> [ФРАГМЕНТ]
====

Итак, мы выделили три необходимых элемента коллективной деятельности: людей и используемые ими предметы, которые, подразделяются на вещи и символы. Существует, однако, еще один своеобразный «элемент», который нельзя увидеть глазами, пощупать руками, но без которого ни люди, ни вещи, ни символы никогда не составят целостной социальной системы.
Связи и отношения. Речь идет о сложной совокупности организационных связей и отношений, существующих между уже названными элементами. Согласованность в работе плотницкой бригады (которая предполагает хорошо организованное снабжение материалами, умелое распределение функций, справедливое распределение заработка и пр.), дисциплина в воинском подразделении, регламент работы конференции — все это примеры подобных связей и отношений, без создания и регуляции которых невозможна коллективная деятельность людей.
Не останавливаясь на общефилософском аспекте проблемы, напомним, что связь явлений мы понимаем как взаимную согласованность, соразмеренность их изменений, при которой смена свойств и состояний одного явления сказывается на свойствах и состояниях другого, связанного с ним.
Для характеристики этой структурной реальности мы можем вернуться к примеру, уже использованному нами ранее. Представим себе два одинаковых часовых механизма, один из которых находится в рабочем состоянии, а другой разобран на части. Различие между функционирующим устройством и набором деталей очевидно. Но в чем оно состоит? Связано ли оно с номенклатурой деталей? Их состоянием? Ясно, что это не так. Единственное различие между работающими часами и кучкой образующих их деталей состоит в том, что в первом случае эти детали связаны между собой, находятся в отношении элементарного пространственного зацепления, чего не наблюдается во втором случае.
То же самое имеет место и в более сложных системах. Возьмем, к примеру, обычный городской автобус, перевозящий случайно собравшихся пассажиров. Нетрудно убедиться, что мы имеем дело с социальным образованием, в котором наличествуют все выделенные нами элементы: люди, самые разнообразные вещи, которые они везут с собой (портфели, продуктовые сумки и пр.), столь же многообразные знаковые объекты (от трафарета с номером маршрута до прокомпостированных талонов, содержащих в себе информацию об оплаченном проезде).

====

> [Данные сегментации]
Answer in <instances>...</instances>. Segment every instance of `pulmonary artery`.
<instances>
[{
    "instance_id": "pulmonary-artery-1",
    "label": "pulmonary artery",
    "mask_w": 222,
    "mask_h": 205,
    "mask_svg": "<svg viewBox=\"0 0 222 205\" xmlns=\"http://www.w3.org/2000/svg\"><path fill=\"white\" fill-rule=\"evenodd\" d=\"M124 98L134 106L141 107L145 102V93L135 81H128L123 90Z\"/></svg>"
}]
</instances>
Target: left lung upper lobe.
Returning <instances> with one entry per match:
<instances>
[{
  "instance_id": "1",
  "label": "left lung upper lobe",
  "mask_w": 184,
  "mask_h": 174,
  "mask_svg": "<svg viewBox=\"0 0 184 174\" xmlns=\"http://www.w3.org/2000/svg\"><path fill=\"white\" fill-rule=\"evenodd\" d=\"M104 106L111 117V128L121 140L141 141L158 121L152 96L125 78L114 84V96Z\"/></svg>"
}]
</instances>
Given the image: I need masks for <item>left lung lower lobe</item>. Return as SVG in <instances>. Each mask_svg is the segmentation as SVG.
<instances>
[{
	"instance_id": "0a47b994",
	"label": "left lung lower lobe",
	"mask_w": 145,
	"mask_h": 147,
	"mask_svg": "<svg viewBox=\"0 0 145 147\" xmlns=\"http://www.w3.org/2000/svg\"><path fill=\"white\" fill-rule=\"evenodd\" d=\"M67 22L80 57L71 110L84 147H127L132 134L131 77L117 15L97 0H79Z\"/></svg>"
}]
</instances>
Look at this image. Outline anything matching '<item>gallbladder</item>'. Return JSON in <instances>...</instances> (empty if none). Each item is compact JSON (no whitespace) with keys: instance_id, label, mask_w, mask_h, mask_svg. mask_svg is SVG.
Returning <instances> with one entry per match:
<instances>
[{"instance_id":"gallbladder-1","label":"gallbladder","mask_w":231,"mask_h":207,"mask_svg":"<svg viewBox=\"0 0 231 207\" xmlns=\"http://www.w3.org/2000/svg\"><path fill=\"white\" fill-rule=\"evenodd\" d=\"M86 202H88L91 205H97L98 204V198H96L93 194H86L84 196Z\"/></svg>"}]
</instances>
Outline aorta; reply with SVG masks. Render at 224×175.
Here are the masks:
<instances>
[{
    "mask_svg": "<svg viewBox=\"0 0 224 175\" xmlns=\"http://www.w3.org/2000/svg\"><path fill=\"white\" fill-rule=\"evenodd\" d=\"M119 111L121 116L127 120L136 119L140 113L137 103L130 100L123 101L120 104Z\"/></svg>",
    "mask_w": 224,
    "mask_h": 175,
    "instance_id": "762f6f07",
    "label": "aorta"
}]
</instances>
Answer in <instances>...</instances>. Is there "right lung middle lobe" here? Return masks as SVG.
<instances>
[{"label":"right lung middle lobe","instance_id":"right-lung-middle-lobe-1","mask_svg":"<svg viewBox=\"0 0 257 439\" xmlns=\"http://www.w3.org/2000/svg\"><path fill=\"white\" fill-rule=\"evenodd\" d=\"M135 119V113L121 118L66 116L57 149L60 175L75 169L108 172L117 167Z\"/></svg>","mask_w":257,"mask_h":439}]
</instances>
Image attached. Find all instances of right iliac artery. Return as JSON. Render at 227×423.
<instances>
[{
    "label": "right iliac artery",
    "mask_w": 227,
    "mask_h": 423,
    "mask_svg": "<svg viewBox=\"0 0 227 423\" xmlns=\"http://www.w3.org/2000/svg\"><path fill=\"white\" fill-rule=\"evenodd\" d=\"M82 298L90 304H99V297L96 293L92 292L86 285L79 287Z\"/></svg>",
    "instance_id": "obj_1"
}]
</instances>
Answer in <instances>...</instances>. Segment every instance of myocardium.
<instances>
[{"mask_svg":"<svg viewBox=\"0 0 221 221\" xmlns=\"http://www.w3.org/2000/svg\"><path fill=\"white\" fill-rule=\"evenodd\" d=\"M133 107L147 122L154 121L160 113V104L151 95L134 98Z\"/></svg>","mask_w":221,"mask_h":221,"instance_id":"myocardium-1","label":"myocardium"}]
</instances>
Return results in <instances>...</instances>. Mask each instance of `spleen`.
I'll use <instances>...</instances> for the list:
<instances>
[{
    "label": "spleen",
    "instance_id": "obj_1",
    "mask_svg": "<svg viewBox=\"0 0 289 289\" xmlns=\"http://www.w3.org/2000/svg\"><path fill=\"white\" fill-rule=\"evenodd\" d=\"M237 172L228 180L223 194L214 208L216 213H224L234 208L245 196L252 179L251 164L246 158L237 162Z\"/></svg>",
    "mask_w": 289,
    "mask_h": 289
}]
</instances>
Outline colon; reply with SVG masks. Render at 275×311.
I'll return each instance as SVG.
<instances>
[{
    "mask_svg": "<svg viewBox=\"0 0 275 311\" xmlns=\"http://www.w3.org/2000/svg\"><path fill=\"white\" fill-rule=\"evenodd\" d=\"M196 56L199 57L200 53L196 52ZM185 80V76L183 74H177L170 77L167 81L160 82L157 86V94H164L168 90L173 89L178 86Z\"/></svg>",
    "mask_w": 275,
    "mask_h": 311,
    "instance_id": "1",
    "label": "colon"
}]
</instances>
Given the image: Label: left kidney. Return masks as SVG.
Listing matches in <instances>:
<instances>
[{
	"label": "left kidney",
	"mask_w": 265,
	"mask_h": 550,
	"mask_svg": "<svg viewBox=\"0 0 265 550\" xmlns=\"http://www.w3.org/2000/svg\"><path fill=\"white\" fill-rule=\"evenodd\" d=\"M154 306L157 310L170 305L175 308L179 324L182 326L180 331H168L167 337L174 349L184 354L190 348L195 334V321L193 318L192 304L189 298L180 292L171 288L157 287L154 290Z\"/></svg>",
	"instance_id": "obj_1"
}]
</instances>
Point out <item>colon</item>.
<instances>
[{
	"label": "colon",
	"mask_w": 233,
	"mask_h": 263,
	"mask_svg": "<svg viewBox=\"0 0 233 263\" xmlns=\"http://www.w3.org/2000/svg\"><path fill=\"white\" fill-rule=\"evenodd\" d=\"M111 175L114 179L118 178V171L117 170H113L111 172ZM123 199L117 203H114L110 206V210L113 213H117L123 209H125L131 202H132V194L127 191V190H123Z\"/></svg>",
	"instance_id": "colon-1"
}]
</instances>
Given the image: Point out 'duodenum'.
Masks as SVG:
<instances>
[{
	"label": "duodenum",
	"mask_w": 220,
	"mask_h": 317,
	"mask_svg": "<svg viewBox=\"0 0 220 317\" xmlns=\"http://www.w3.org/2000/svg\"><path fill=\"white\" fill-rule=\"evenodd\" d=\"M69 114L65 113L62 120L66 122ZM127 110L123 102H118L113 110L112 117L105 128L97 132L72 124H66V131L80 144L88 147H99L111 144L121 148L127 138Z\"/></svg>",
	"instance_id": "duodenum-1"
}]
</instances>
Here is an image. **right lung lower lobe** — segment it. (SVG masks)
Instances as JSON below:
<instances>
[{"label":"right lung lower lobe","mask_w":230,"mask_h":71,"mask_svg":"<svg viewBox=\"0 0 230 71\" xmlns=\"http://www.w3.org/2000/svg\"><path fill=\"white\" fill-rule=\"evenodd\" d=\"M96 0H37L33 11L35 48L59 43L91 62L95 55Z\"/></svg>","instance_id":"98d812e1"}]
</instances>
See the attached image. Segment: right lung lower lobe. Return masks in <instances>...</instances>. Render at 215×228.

====

> [ЧТО СДЕЛАТЬ]
(1) Объясните по фрагменту, чем работающие часы отличаются от кучки образующих их деталей. Уложитесь в одно–три предложения.
(2) Верните из фрагмента дословно отрывок от слов "Связи и отношения." до слов "коллективная деятельность людей." включительно.
Материал с фрагментом никак не связан.

> [ИТОГИ УПРАЖНЕНИЯ]
(1) Дело не в наборе деталей и не в их состоянии. Единственное различие в том, что в работающих часах детали связаны между собой и находятся в отношении элементарного пространственного зацепления, а в разобранных такой связи нет.

(2)
Связи и отношения. Речь идет о сложной совокупности организационных связей и отношений, существующих между уже названными элементами. Согласованность в работе плотницкой бригады (которая предполагает хорошо организованное снабжение материалами, умелое распределение функций, справедливое распределение заработка и пр.), дисциплина в воинском подразделении, регламент работы конференции — все это примеры подобных связей и отношений, без создания и регуляции которых невозможна коллективная деятельность людей.